(Provided records begins)
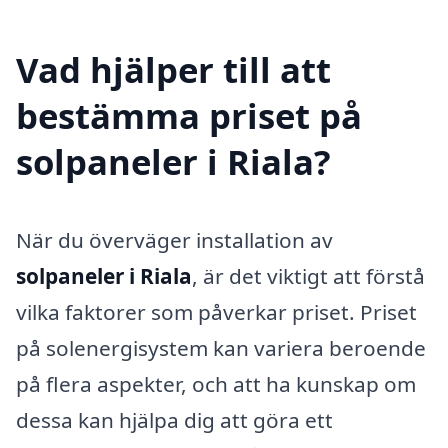
Vad hjälper till att
bestämma priset på
solpaneler i Riala?
När du överväger installation av
solpaneler i Riala
, är det viktigt att förstå
vilka faktorer som påverkar priset. Priset
på solenergisystem kan variera beroende
på flera aspekter, och att ha kunskap om
dessa kan hjälpa dig att göra ett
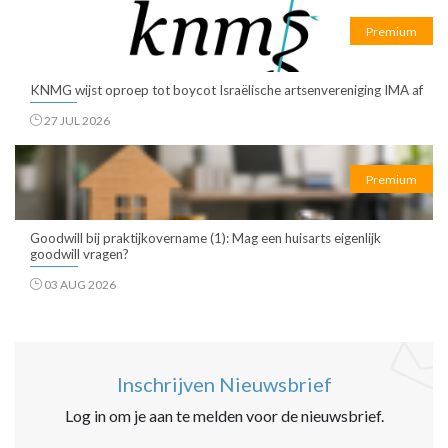
Premium
KNMG wijst oproep tot boycot Israëlische artsenvereniging IMA af
27 JUL 2026
Premium
Goodwill bij praktijkovername (1): Mag een huisarts eigenlijk
goodwill vragen?
03 AUG 2026
Inschrijven Nieuwsbrief
Log in om je aan te melden voor de nieuwsbrief.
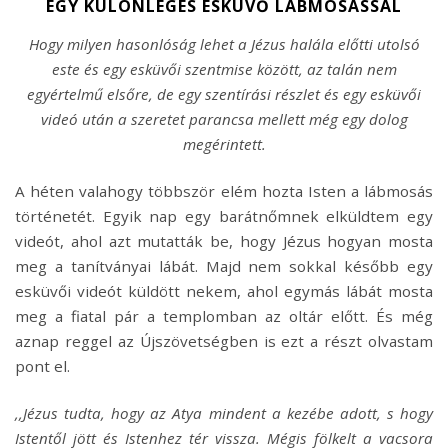
EGY KÜLÖNLEGES ESKÜVŐ LÁBMOSÁSSAL
Hogy milyen hasonlóság lehet a Jézus halála előtti utolsó
este és egy esküvői szentmise között, az talán nem
egyértelmű elsőre, de egy szentírási részlet és egy esküvői
videó után a szeretet parancsa mellett még egy dolog
megérintett.
A héten valahogy többször elém hozta Isten a lábmosás
történetét. Egyik nap egy barátnőmnek elküldtem egy
videót, ahol azt mutatták be, hogy Jézus hogyan mosta
meg a tanítványai lábát. Majd nem sokkal később egy
esküvői videót küldött nekem, ahol egymás lábát mosta
meg a fiatal pár a templomban az oltár előtt. És még
aznap reggel az Újszövetségben is ezt a részt olvastam
pont el.
,,Jézus tudta, hogy az Atya mindent a kezébe adott, s hogy
Istentől jött és Istenhez tér vissza.
Mégis fölkelt a vacsora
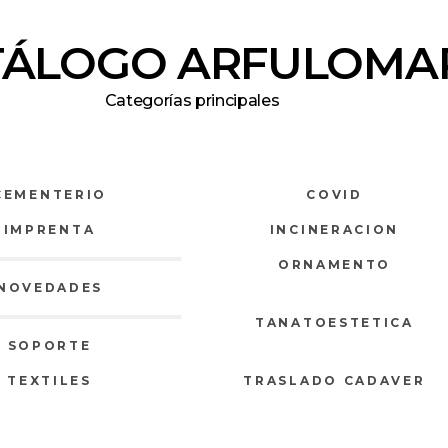
TÁLOGO ARFULOMA
Categorías principales
CEMENTERIO
COVID
IMPRENTA
INCINERACION
ORNAMENTO
NOVEDADES
TANATOESTETICA
SOPORTE
TEXTILES
TRASLADO CADAVER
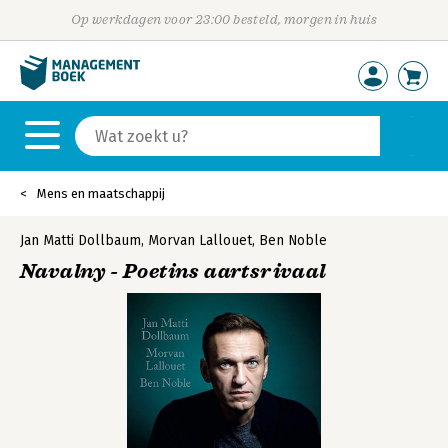
Op werkdagen voor 23:00 besteld, morgen in huis
Mens en maatschappij
Jan Matti Dollbaum
,
Morvan Lallouet
,
Ben Noble
Navalny - Poetins aartsrivaal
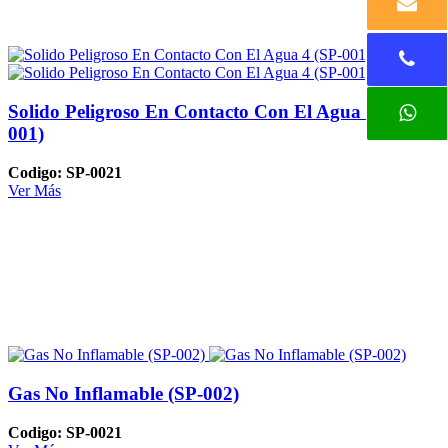
Solido Peligroso En Contacto Con El Agua 4 (SP-
001)
Codigo: SP-0021
Ver Más
Gas No Inflamable (SP-002)
Codigo: SP-0021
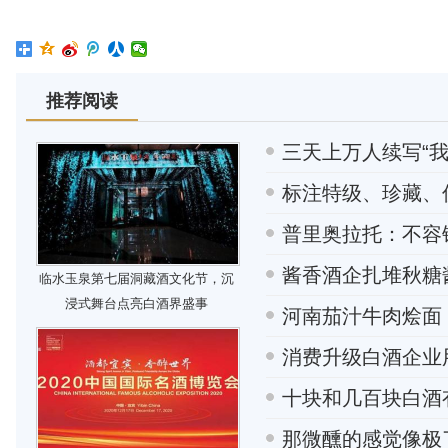
推荐阅读
三天上万人续写“
标注特级、珍藏、
普里奥拉托：不容
酱香酒企扎堆秋糖
临水玉泉第七届洞藏酒文化节，沉
浸式舞台点亮白酒界盛事
河南茄汁牛肉烩面
消费升级白酒企业
十块和几百块白酒
那微醺的感觉像极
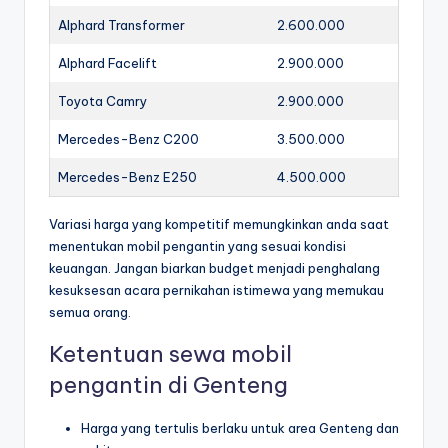
Alphard Transformer
2.600.000
Alphard Facelift
2.900.000
Toyota Camry
2.900.000
Mercedes-Benz C200
3.500.000
Mercedes-Benz E250
4.500.000
Variasi harga yang kompetitif memungkinkan anda saat
menentukan mobil pengantin yang sesuai kondisi
keuangan. Jangan biarkan budget menjadi penghalang
kesuksesan acara pernikahan istimewa yang memukau
semua orang.
Ketentuan sewa mobil
pengantin di Genteng
Harga yang tertulis berlaku untuk area Genteng dan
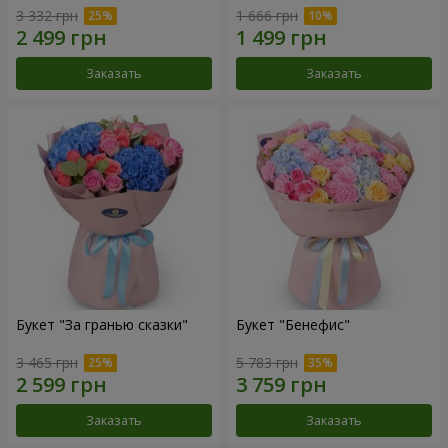
3 332 грн
1 666 грн
Заказать
Заказать
Букет "За гранью сказки"
Букет "Бенефис"
3 465 грн
5 783 грн
Заказать
Заказать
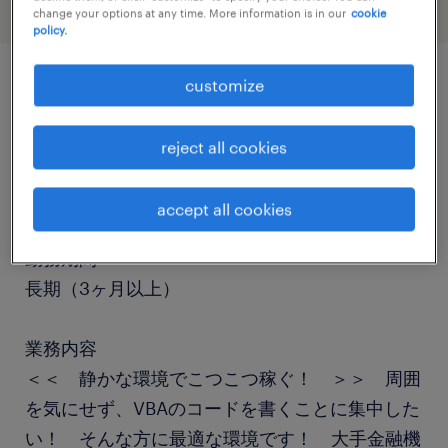
change your options at any time. More information is in our
cookie
policy.
customize
job details
reject all cookies
職種
プログラマー
accept all cookies
勤務期間
長期（3ヶ月以上）
業務内容
＜＜ 静かな環境でこつこつ稼ぐ！ ＞＞ 周囲
を気にせず、VBAのコードを書くことに集中した
い！ そんな方に最適な環境です！ 大手金融機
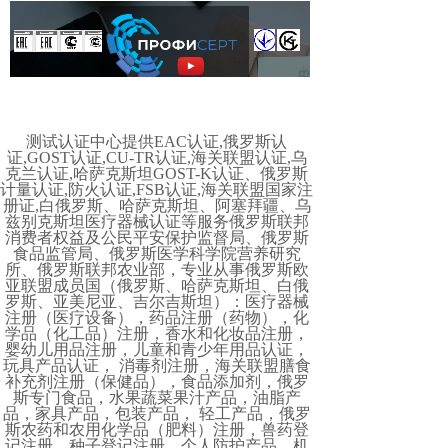
测试认证中心提供EAC认证,俄罗斯认
证,GOST认证,CU-TR认证,海关联盟认证,乌
克兰认证,哈萨克斯坦GOST-K认证、俄罗斯
计量认证,防火认证,FSB认证,海关联盟国家注
册证,白俄罗斯、哈萨克斯坦、阿塞拜疆、乌
兹别克斯坦医疗器械认证等服务俄罗斯联邦
消费者权益及公民平安保护监督局、俄罗斯
食品监管局、俄罗斯医学科学院营养研究
所、俄罗斯联邦农业部，专业从事俄罗斯欧
亚联盟成员国（俄罗斯、哈萨克斯坦、白俄
罗斯、亚美尼亚、吉尔吉斯坦）：医疗器械
注册（医疗设备），药品注册（药物），化
学品（化工品）注册，香水和化妆品注册，
婴幼儿用品注册，儿童和青少年用品认证，
玩具产品认证， 消毒剂注册，海关联盟膳食
补充剂注册（保健品），食品添加剂，俄罗
斯专门食品，水果蔬菜果汁产品，油脂产
品，家具产品，包装产品， 轻工产品，俄罗
斯农药和农用化学品（肥料）注册，兽药登
记注册，种子登记注册，个人防护产品，机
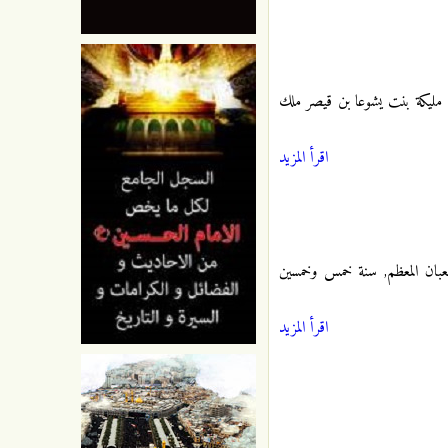
ومئتين. اُمّه عليه السلام مليكة بنت يشوعا بن قيصر ملك
اقرأ المزيد
شعبان المعظم, سنة خمس وخمسين
اقرأ المزيد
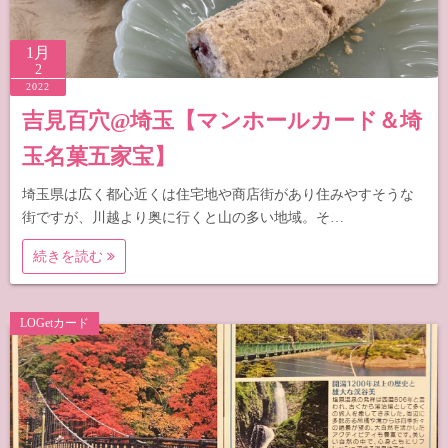
1月
2
2022
吉見百穴@埼玉【マンホールカード＆埼
玉名菓五家宝】
埼玉県は広く都心近くは住宅地や商店街があり住みやすそうな
街ですが、川越より奥に行くと山の多い地域。そ…
続きを読む
LOGetカード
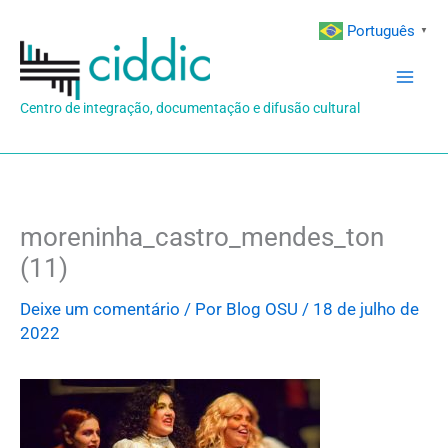
Ir
Português
▼
para
o
conteúdo
Centro de integração, documentação e difusão cultural
moreninha_castro_mendes_ton
(11)
Deixe um comentário
/ Por
Blog OSU
/
18 de julho de
2022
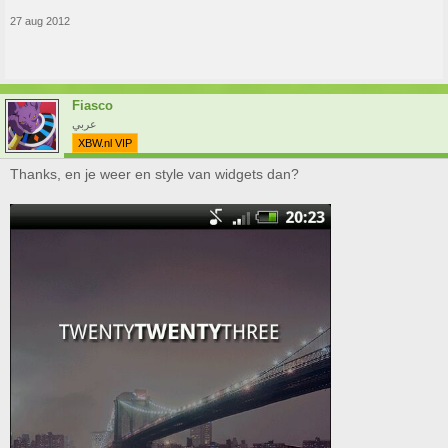
27 aug 2012
Fiasco
عربي
XBW.nl VIP
Thanks, en je weer en style van widgets dan?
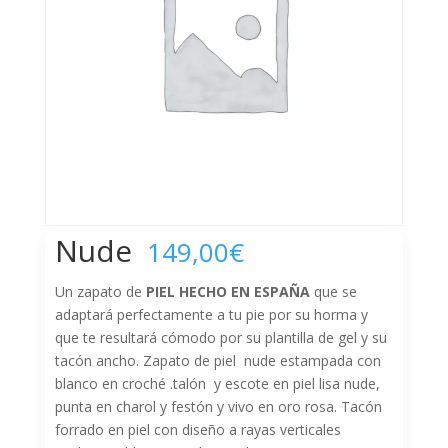
Nude
149,00
€
Un zapato de
PIEL HECHO EN ESPAÑA
que se
adaptará perfectamente a tu pie por su horma y
que te resultará cómodo por su plantilla de gel y su
tacón ancho. Zapato de piel nude estampada con
blanco en croché .talón y escote en piel lisa nude,
punta en charol y festón y vivo en oro rosa. Tacón
forrado en piel con diseño a rayas verticales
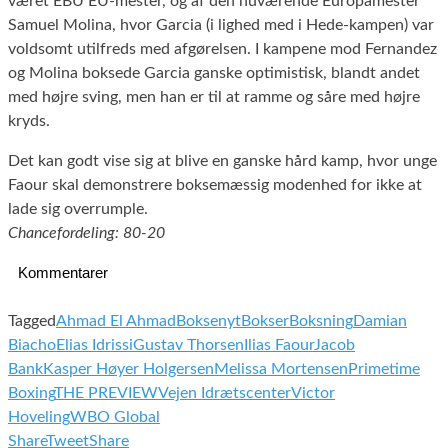
været EBU EU-mester, og af den nuværende Europamester
Samuel Molina, hvor Garcia (i lighed med i Hede-kampen) var
voldsomt utilfreds med afgørelsen. I kampene mod Fernandez
og Molina boksede Garcia ganske optimistisk, blandt andet
med højre sving, men han er til at ramme og såre med højre
kryds.
Det kan godt vise sig at blive en ganske hård kamp, hvor unge
Faour skal demonstrere boksemæssig modenhed for ikke at
lade sig overrumple.
Chancefordeling: 80-20
Kommentarer
Tagged
Ahmad El Ahmad
Boksenyt
Bokser
Boksning
Damian
Biacho
Elias Idrissi
Gustav Thorsen
Ilias Faour
Jacob
Bank
Kasper Høyer Holgersen
Melissa Mortensen
Primetime
Boxing
THE PREVIEW
Vejen Idrætscenter
Victor
Hoveling
WBO Global
Share
Tweet
Share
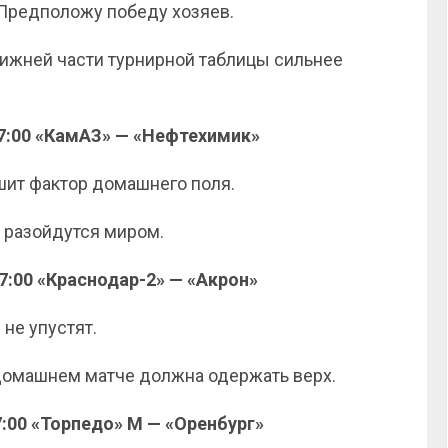
 Предположу победу хозяев.
нижней части турнирной таблицы сильнее
17:00 «КамАЗ» — «Нефтехимик»
шит фактор домашнего поля.
 разойдутся миром.
17:00 «Краснодар-2» — «Акрон»
не упустят.
домашнем матче должна одержать верх.
7:00 «Торпедо» М — «Оренбург»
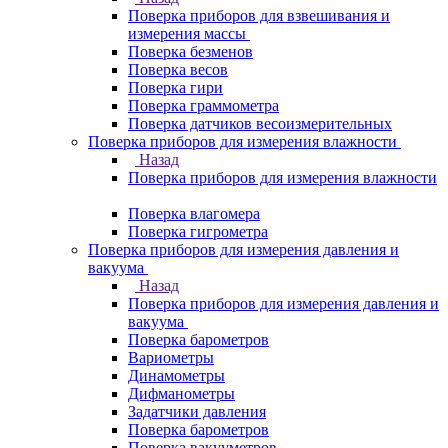
Поверка приборов для взвешивания и
измерения массы
Поверка безменов
Поверка весов
Поверка гири
Поверка граммометра
Поверка датчиков весоизмерительных
Поверка приборов для измерения влажности
Назад
Поверка приборов для измерения влажности
Поверка влагомера
Поверка гигрометра
Поверка приборов для измерения давления и
вакуума
Назад
Поверка приборов для измерения давления и
вакуума
Поверка барометров
Вариометры
Динамометры
Дифманометры
Задатчики давления
Поверка барометров
Поверка вакууметров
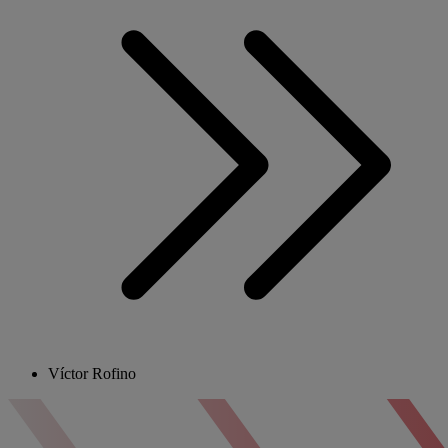
Víctor Rofino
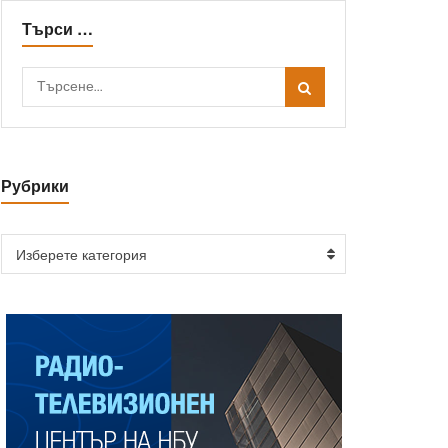
Търси …
Рубрики
Изберете категория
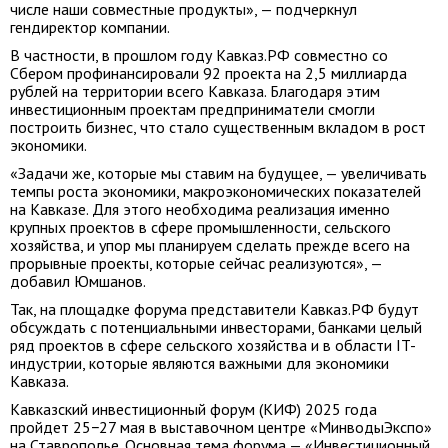
числе наши совместные продукты», — подчеркнул
гендиректор компании.
В частности, в прошлом году Кавказ.РФ совместно со
Сбером профинансировали 92 проекта на 2,5 миллиарда
рублей на территории всего Кавказа. Благодаря этим
инвестиционным проектам предприниматели смогли
построить бизнес, что стало существенным вкладом в рост
экономики.
«Задачи же, которые мы ставим на будущее, — увеличивать
темпы роста экономики, макроэкономических показателей
на Кавказе. Для этого необходима реализация именно
крупных проектов в сфере промышленности, сельского
хозяйства, и упор мы планируем сделать прежде всего на
прорывные проекты, которые сейчас реализуются», —
добавил Юмшанов.
Так, на площадке форума представители Кавказ.РФ будут
обсуждать с потенциальными инвесторами, банками целый
ряд проектов в сфере сельского хозяйства и в области IT-
индустрии, которые являются важными для экономики
Кавказа.
Кавказский инвестиционный форум (КИФ) 2025 года
пройдет 25−27 мая в выставочном центре «МинводыЭкспо»
на Ставрополье. Основная тема форума — «Инвестиционный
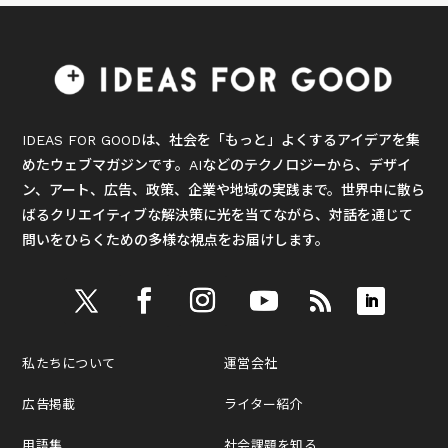
IDEAS FOR GOODは、社会を「もっと」よくするアイデアを集
めたウェブマガジンです。AIなどのテクノロジーから、デザイ
ン、アート、広告、政策、企業や地域の実践まで。世界中に散ら
ばるクリエイティブな解決策に光を当てながら、対話を通じて
問いをひらくための多様な視点をお届けします。
私たちについて
運営会社
広告掲載
ライター紹介
用語集
社会課題を知る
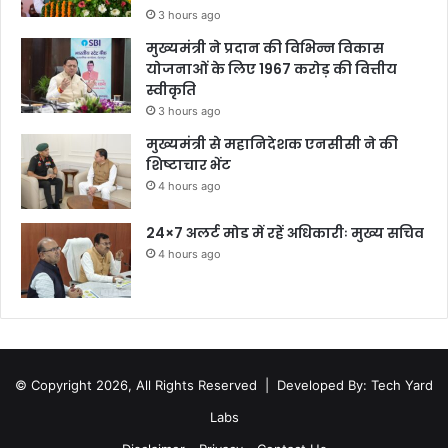
3 hours ago
मुख्यमंत्री ने प्रदान की विभिन्न विकास
योजनाओं के लिए 1967 करोड़ की वित्तीय
स्वीकृति
3 hours ago
मुख्यमंत्री से महानिदेशक एनसीसी ने की
शिष्टाचार भेंट
4 hours ago
24×7 अलर्ट मोड में रहें अधिकारीः मुख्य सचिव
4 hours ago
© Copyright 2026, All Rights Reserved |
Developed By: Tech Yard
Labs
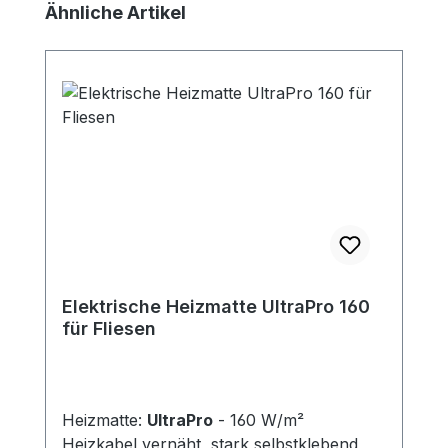
Produktgalerie überspringen
Ähnliche Artikel
Elektrische Heizmatte UltraPro 160
für Fliesen
Heizmatte:
UltraPro
- 160 W/m²
Heizkabel vernäht, stark selbstklebend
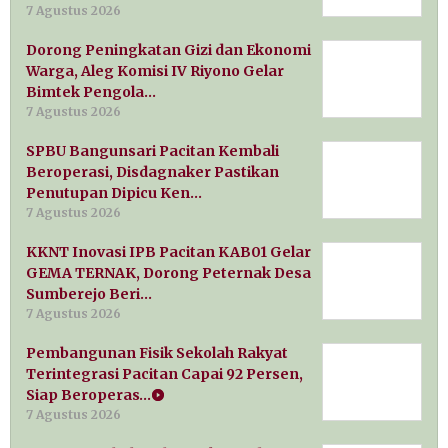
7 Agustus 2026
Dorong Peningkatan Gizi dan Ekonomi
Warga, Aleg Komisi IV Riyono Gelar
Bimtek Pengola…
7 Agustus 2026
SPBU Bangunsari Pacitan Kembali
Beroperasi, Disdagnaker Pastikan
Penutupan Dipicu Ken…
7 Agustus 2026
KKNT Inovasi IPB Pacitan KAB01 Gelar
GEMA TERNAK, Dorong Peternak Desa
Sumberejo Beri…
7 Agustus 2026
Pembangunan Fisik Sekolah Rakyat
Terintegrasi Pacitan Capai 92 Persen,
Siap Beroperas…
7 Agustus 2026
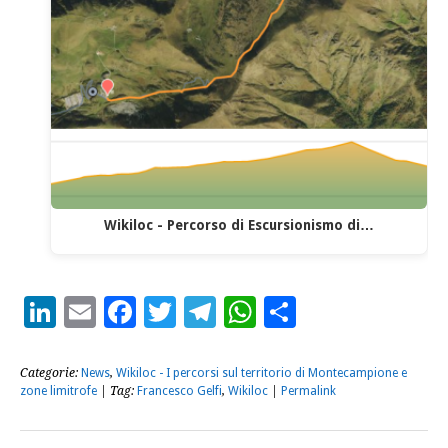
Wikiloc - Percorso di Escursionismo di…
LinkedIn
Email
Facebook
Twitter
Telegram
WhatsApp
Condividi
Categorie:
News
,
Wikiloc - I percorsi sul territorio di Montecampione e
zone limitrofe
| Tag:
Francesco Gelfi
,
Wikiloc
|
Permalink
(Provided records ends)
Go through the entries and report every line with the string "UltraPro".

* Output below *
Elektrische Heizmatte UltraPro 160
UltraPro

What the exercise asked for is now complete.